Requirement -> Retype the lines of the material below without any changes, starting with the line that contains "genus: Aristida" and going on through the line that contains "order: Asparagales".

Recorded data ->

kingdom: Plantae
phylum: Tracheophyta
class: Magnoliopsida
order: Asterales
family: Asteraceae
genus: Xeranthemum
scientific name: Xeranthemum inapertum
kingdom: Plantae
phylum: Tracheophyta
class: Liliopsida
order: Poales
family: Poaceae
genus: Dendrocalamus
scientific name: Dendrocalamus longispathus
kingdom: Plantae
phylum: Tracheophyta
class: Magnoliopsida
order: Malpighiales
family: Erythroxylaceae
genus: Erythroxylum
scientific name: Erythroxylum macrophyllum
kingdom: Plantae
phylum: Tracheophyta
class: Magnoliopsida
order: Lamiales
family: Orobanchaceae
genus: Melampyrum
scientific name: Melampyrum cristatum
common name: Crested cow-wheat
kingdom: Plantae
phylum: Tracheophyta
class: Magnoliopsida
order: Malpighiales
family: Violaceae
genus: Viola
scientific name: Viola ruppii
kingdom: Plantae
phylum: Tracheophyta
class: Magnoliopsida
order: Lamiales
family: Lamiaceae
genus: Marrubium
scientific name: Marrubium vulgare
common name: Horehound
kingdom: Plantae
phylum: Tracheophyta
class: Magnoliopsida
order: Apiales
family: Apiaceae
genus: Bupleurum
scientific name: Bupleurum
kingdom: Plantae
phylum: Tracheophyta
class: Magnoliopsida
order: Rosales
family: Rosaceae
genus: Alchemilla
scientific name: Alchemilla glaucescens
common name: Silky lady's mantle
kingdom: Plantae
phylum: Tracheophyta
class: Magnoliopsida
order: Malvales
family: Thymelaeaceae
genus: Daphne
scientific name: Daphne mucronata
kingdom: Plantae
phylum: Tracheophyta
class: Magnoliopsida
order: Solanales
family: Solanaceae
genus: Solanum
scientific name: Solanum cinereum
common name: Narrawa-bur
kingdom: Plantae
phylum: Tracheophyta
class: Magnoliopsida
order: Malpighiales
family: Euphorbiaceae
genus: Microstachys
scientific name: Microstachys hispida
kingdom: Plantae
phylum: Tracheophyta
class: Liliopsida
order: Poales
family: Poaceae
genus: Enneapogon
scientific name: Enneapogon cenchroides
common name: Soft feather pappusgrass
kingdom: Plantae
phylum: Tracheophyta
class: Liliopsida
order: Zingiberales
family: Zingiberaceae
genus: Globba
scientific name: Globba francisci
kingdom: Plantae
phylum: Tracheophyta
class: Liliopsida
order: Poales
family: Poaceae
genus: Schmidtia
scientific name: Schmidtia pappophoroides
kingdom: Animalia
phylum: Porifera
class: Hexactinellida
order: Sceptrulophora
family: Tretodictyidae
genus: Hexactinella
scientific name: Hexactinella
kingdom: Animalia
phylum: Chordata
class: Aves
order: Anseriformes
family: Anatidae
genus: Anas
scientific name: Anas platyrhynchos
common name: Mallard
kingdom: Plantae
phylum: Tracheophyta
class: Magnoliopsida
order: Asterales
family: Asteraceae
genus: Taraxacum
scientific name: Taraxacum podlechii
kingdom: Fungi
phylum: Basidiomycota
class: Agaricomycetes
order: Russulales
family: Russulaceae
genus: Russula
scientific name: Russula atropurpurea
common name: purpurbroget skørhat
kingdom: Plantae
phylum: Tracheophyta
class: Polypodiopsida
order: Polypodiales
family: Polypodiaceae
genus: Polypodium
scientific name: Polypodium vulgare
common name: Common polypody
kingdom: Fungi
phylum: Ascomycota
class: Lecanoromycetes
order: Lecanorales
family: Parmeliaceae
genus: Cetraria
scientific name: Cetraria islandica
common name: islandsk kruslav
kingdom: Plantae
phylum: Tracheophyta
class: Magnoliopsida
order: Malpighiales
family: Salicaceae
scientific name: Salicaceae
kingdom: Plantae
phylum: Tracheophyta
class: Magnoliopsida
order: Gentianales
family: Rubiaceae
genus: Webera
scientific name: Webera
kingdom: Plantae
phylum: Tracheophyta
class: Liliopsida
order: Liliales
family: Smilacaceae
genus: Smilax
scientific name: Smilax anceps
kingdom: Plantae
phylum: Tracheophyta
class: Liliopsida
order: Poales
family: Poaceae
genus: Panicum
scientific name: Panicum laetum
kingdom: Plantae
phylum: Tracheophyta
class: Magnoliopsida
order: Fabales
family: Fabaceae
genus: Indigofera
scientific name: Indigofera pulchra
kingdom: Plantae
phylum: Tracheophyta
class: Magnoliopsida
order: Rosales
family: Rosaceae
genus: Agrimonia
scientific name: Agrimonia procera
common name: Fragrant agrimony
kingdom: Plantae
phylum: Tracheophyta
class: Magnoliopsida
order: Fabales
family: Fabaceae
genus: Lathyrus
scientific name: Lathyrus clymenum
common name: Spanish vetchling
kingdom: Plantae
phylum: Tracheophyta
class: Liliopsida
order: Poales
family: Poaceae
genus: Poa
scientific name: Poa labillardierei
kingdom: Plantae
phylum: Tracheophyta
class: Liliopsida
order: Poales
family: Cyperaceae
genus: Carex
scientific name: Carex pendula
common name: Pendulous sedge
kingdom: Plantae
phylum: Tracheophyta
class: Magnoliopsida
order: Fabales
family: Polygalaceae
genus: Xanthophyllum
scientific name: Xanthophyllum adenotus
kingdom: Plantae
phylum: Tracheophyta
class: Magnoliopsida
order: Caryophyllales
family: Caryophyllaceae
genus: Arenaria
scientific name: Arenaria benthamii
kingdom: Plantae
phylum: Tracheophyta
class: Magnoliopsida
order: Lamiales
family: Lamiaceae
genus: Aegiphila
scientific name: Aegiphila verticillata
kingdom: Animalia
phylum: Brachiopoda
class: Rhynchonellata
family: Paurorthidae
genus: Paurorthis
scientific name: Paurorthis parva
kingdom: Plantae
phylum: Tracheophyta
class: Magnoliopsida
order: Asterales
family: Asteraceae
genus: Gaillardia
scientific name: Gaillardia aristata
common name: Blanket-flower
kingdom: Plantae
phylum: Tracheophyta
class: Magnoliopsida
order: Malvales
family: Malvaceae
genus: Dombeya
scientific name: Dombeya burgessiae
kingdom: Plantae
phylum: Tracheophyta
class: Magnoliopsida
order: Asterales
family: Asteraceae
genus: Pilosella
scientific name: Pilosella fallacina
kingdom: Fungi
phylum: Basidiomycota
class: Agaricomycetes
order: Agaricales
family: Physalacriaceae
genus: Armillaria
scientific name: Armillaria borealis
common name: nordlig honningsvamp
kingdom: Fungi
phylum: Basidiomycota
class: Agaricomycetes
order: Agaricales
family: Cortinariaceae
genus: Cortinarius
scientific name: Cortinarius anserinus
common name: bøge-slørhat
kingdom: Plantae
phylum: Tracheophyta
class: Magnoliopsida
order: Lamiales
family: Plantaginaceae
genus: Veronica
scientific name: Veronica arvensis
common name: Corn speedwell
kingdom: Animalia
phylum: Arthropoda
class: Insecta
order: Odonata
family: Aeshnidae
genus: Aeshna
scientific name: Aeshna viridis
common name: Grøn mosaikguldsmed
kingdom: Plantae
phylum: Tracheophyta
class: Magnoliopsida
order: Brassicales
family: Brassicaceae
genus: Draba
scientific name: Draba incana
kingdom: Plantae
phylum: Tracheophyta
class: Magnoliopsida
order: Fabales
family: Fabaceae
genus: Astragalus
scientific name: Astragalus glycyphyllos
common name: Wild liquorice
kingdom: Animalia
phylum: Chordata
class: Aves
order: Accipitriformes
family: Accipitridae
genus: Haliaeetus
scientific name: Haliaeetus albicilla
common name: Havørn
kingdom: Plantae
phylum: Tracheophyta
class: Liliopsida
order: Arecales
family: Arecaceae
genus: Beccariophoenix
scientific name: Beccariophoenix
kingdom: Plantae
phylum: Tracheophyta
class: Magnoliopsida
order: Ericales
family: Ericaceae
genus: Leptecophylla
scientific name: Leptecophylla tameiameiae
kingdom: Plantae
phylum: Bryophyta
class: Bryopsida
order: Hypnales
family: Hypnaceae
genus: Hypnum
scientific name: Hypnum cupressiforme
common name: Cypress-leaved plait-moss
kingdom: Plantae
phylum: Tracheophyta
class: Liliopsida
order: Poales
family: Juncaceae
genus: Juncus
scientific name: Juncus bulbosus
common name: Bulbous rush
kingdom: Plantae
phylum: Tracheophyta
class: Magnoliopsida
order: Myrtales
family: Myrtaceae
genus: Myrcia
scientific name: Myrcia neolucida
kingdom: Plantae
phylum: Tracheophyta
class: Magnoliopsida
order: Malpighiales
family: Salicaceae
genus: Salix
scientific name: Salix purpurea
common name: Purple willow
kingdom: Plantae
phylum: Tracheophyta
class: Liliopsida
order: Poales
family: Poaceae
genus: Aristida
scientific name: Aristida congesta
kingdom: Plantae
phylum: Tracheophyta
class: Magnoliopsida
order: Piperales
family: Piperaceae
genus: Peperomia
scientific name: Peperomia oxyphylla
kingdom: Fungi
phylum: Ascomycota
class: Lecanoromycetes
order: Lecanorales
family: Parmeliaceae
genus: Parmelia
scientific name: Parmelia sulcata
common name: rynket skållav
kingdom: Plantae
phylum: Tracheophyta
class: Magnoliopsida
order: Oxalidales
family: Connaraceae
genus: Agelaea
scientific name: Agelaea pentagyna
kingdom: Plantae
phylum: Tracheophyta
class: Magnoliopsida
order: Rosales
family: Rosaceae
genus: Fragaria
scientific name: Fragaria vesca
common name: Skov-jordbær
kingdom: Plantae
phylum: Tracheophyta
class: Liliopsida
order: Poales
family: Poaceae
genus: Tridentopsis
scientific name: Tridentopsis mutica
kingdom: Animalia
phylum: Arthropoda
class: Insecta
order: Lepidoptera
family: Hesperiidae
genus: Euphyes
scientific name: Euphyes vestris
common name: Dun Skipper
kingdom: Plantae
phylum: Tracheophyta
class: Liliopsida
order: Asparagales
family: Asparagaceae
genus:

Response to the task ->
genus: Aristida
scientific name: Aristida congesta
kingdom: Plantae
phylum: Tracheophyta
class: Magnoliopsida
order: Piperales
family: Piperaceae
genus: Peperomia
scientific name: Peperomia oxyphylla
kingdom: Fungi
phylum: Ascomycota
class: Lecanoromycetes
order: Lecanorales
family: Parmeliaceae
genus: Parmelia
scientific name: Parmelia sulcata
common name: rynket skållav
kingdom: Plantae
phylum: Tracheophyta
class: Magnoliopsida
order: Oxalidales
family: Connaraceae
genus: Agelaea
scientific name: Agelaea pentagyna
kingdom: Plantae
phylum: Tracheophyta
class: Magnoliopsida
order: Rosales
family: Rosaceae
genus: Fragaria
scientific name: Fragaria vesca
common name: Skov-jordbær
kingdom: Plantae
phylum: Tracheophyta
class: Liliopsida
order: Poales
family: Poaceae
genus: Tridentopsis
scientific name: Tridentopsis mutica
kingdom: Animalia
phylum: Arthropoda
class: Insecta
order: Lepidoptera
family: Hesperiidae
genus: Euphyes
scientific name: Euphyes vestris
common name: Dun Skipper
kingdom: Plantae
phylum: Tracheophyta
class: Liliopsida
order: Asparagales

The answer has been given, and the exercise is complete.